Run TIDE inside python console:

Please download the first example file under Response Prediction module on our website: http://tide.dfci.harvard.edu. The file name should be GSE78220.self_subtract.zip. To obtain the immune-related metrics for this study, you can run following code inside python console:

import pandas as pd
from tidepy.pred import TIDE
df = pd.read_csv("GSE78220.self_subtract.zip",sep='\t',index_col=0)
result = TIDE(df,cancer='Melanoma',pretreat=False,vthres=0.)
result.head(2)
"""
No benefits	Responder	TIDE	IFNG	MSI Score	CD274	CD8	CTL.flag	Dysfunction	Exclusion	MDSC	CAF	TAM M2
Pt10	True	False	2.9031378266316437	-2.3496942540874994	0.25805402238944347	-1.45699548307	-2.2538329160500004	False	-1.1904018820543425	2.9031378266316437	0.22023489119026698	0.2086109089536346	0.021521981442711974
Pt32	True	False	2.374656680742425	-1.251790579471	0.03317166493632983	-1.34396174667	-1.092551002026	False	0.7565819504165977	2.374656680742425	0.11720339003535449	0.23364173308834454	0.021349394169070356
"""

Citation

  • Jingxin Fu, Karen Li, Wubing Zhang, Changxin Wan, Jing Zhang§, Peng Jiang§, Xiaole Shirley Liu§. "Large-scale public data reuse to model immunotherapy response and resistance." Genome Med 12, 21 (2020).

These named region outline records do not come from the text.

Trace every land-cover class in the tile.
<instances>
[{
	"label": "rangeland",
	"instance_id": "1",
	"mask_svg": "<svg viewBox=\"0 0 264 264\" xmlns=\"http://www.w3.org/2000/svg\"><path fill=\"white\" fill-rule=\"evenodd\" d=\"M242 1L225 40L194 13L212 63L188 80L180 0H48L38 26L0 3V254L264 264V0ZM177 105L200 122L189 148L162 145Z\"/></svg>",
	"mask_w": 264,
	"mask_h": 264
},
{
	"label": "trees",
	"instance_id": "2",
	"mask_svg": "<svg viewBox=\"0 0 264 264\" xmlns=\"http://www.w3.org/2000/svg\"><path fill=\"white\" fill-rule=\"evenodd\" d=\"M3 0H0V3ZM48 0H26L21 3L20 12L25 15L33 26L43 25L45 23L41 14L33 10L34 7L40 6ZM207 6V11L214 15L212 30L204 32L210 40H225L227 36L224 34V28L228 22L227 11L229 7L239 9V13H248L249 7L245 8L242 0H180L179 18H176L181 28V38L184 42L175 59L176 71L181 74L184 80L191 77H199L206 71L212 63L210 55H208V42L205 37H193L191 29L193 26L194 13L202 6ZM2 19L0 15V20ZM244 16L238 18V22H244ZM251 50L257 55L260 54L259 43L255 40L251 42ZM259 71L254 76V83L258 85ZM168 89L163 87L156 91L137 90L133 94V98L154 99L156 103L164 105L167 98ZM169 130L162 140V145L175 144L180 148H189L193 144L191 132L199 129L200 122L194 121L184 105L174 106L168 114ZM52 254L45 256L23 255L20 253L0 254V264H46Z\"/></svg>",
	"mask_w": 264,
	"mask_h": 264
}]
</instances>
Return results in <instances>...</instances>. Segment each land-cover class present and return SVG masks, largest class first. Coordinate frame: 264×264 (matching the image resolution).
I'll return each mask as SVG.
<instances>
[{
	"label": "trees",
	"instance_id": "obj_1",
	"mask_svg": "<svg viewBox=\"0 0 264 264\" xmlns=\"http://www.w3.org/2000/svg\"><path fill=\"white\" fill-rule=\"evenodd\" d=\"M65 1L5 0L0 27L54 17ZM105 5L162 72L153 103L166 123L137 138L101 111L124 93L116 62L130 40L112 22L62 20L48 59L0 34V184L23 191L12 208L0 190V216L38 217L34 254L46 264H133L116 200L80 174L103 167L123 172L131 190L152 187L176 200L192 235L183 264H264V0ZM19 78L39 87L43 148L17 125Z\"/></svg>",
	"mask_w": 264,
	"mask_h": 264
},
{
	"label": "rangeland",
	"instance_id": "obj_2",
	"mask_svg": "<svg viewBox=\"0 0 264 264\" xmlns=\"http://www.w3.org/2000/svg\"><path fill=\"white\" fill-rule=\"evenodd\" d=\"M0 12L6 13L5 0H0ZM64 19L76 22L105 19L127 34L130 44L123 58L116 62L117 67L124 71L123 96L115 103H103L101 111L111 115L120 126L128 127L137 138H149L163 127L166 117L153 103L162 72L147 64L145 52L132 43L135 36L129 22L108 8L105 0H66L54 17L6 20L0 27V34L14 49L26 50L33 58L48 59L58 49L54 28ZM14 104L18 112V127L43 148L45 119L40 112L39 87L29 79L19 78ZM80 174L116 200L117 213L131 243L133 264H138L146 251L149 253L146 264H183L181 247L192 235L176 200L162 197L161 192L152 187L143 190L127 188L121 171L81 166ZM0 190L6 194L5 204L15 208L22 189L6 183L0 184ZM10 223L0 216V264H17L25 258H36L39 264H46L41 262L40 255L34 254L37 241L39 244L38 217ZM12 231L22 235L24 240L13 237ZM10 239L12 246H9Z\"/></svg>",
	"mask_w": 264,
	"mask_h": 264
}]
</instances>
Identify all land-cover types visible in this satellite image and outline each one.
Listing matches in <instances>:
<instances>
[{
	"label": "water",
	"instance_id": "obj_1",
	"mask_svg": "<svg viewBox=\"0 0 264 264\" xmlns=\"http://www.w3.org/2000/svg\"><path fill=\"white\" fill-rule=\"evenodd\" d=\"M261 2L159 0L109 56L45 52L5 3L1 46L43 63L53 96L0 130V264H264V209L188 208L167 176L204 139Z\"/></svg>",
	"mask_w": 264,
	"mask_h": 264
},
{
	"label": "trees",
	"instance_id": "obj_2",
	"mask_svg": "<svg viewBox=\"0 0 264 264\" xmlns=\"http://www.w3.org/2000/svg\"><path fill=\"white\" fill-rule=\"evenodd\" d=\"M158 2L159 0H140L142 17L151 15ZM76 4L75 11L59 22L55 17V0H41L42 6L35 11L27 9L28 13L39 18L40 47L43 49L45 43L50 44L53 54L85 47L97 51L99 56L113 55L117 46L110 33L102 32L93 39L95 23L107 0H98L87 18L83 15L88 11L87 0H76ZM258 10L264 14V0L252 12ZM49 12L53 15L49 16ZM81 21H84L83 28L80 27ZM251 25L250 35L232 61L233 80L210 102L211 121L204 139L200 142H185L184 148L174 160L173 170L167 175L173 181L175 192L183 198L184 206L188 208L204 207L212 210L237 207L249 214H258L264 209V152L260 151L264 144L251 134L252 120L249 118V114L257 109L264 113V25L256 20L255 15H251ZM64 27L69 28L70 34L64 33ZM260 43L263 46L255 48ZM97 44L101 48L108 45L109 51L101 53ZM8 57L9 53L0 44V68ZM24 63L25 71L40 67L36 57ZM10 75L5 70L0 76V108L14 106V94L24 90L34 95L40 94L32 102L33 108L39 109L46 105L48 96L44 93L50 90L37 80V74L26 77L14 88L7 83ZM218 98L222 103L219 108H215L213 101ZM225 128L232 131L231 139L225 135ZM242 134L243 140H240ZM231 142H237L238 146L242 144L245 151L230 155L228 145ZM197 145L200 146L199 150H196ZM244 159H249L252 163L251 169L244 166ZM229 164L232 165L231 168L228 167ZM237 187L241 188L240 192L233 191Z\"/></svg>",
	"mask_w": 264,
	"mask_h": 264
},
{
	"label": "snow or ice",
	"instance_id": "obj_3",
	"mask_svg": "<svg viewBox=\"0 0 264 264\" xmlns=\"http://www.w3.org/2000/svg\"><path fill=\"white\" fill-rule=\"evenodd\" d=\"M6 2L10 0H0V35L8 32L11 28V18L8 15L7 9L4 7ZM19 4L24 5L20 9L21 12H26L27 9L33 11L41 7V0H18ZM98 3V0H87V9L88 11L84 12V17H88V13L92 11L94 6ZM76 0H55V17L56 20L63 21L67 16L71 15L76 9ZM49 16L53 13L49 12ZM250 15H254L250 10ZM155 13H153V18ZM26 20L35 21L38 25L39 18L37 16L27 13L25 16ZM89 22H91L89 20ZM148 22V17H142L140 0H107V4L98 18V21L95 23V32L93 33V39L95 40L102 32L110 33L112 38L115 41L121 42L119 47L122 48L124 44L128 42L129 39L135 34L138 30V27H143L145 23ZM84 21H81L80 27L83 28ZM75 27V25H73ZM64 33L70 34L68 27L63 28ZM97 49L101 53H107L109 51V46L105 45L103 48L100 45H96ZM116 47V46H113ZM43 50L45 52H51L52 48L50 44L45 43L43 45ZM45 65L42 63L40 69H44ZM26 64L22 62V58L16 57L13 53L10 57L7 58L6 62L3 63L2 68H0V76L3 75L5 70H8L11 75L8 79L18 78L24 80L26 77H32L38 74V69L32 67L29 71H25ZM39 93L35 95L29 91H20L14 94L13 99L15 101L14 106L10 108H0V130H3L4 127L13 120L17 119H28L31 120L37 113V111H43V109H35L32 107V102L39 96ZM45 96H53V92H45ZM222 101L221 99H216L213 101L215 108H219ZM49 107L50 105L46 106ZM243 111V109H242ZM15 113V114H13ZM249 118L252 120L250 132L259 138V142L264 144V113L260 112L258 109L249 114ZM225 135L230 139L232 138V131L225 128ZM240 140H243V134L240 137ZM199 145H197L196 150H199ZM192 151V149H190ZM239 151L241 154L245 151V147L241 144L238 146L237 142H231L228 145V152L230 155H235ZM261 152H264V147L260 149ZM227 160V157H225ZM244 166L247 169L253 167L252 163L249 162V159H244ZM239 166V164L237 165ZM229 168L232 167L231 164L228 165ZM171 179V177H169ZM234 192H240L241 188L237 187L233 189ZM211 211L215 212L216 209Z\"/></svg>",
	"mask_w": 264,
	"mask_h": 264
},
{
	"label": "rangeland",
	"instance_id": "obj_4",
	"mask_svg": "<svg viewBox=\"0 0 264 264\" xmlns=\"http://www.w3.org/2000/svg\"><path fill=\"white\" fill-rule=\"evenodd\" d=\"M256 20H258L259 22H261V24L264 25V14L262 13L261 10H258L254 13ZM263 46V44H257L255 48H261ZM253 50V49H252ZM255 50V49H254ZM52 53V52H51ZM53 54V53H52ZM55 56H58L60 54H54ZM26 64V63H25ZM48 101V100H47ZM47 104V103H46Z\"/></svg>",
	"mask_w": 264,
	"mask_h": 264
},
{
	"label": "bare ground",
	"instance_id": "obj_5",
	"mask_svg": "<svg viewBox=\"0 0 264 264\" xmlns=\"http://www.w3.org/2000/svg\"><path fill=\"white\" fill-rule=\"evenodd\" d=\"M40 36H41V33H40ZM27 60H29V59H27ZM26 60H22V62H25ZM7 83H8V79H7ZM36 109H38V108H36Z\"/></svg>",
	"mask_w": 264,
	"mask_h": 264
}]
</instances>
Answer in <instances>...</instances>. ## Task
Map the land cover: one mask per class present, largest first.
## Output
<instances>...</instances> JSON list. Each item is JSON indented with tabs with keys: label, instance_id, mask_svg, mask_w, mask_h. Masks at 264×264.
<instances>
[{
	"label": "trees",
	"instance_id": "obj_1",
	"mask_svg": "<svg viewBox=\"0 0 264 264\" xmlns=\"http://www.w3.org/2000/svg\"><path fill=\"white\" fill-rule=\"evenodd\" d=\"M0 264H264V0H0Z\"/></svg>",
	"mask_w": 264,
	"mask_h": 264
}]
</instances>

  • Peng Jiang*, Shengqing Gu*, Deng Pan*, Jingxin Fu, Avinash Sahu, Xihao Hu, Ziyi Li, Nicole Traugh, Xia Bu, Bo Li, Jun Liu, Gordon J. Freeman, Myles A. Brown, Kai W. Wucherpfennig§, X. Shirley Liu§."Signatures of T cell dysfunction and exclusion predict cancer immunotherapy response." Nature medicine. 2018 Oct;24(10):1550-8.